◆ **Exercise prompt**
Take from the data every line in which the word "buttons" is found.

◆ **Provided material**
- Opening Delimiter -

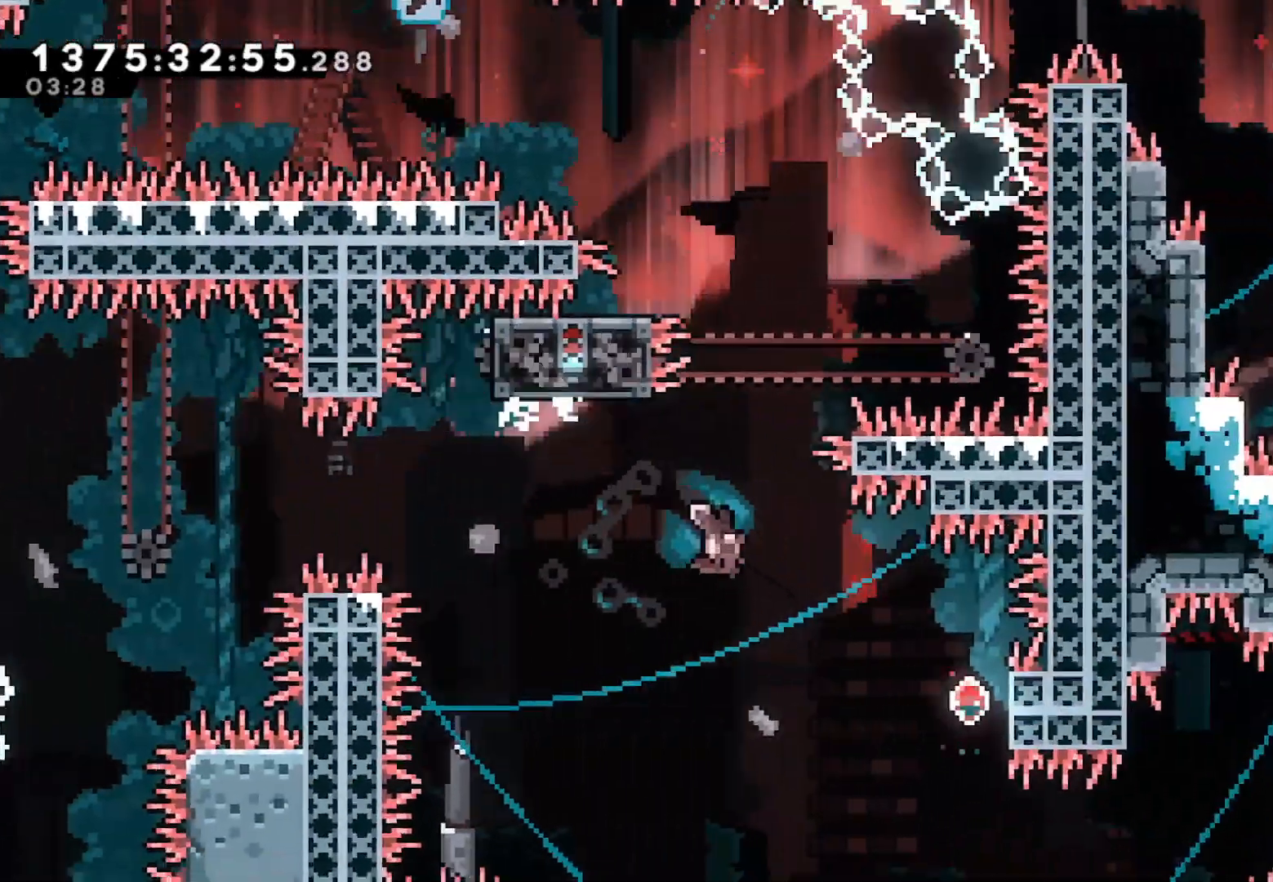
Gameplay with a controller (Xbox layout); each line is a JSON object with the inputs held at the frame after it (dt_ms = milliseconds from this image to that frame). "events" lists button and stick changes between this image and that frame as [ms after this image, input, new state], when the widget could be followed in between. Not read: DPAD_LEFT DPAD_RIGHT DPAD_UP SELECT START.
{"dt_ms": 500, "buttons": [], "left_stick": "center", "right_stick": "center", "events": [[167, "A", "up"], [233, "X", "down"], [400, "X", "up"], [500, "left_stick", "center"]]}
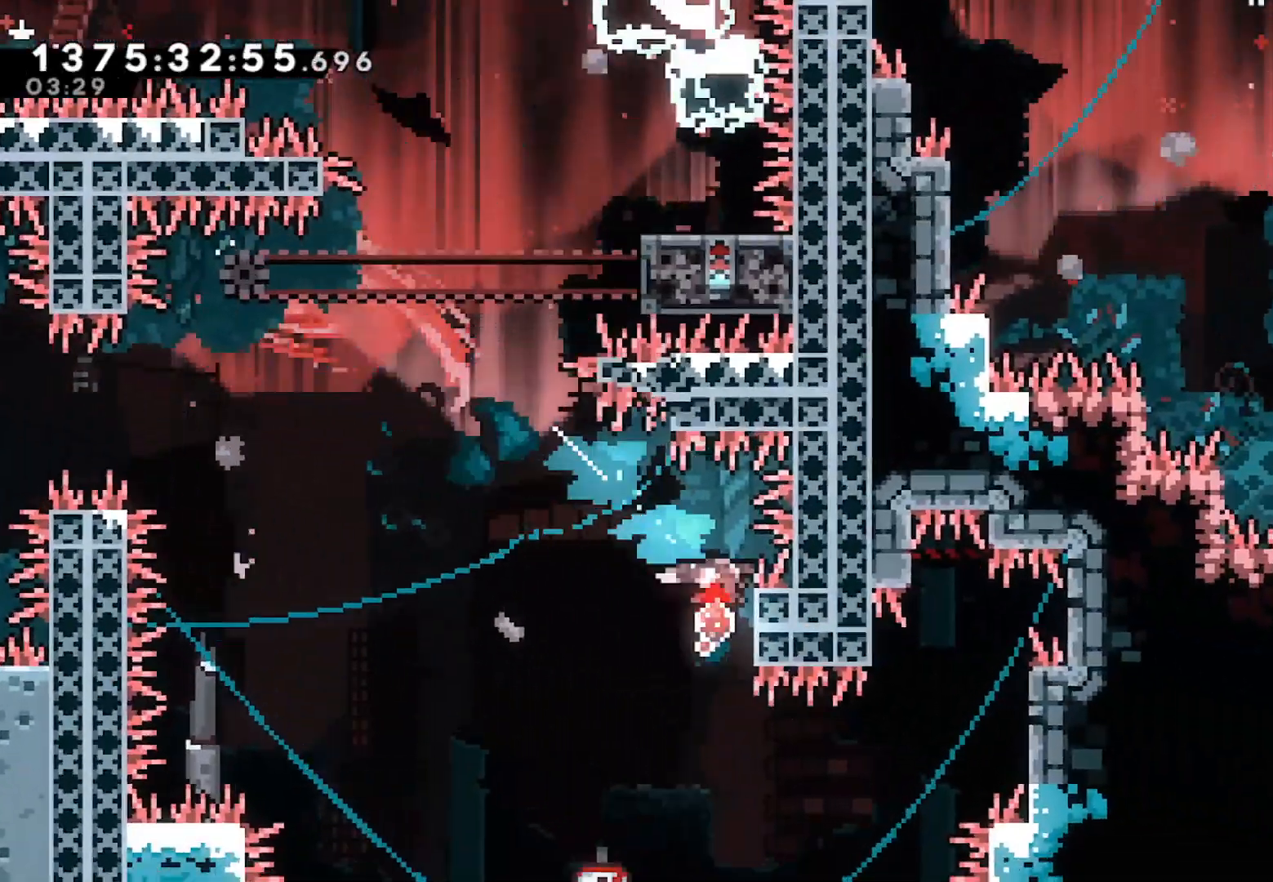
{"dt_ms": 500, "buttons": ["A"], "left_stick": "left", "right_stick": "center", "events": [[33, "A", "down"], [333, "left_stick", "left"]]}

- Closing Delimiter -

◆ **Expected answer**
{"dt_ms": 500, "buttons": [], "left_stick": "center", "right_stick": "center", "events": [[167, "A", "up"], [233, "X", "down"], [400, "X", "up"], [500, "left_stick", "center"]]}
{"dt_ms": 500, "buttons": ["A"], "left_stick": "left", "right_stick": "center", "events": [[33, "A", "down"], [333, "left_stick", "left"]]}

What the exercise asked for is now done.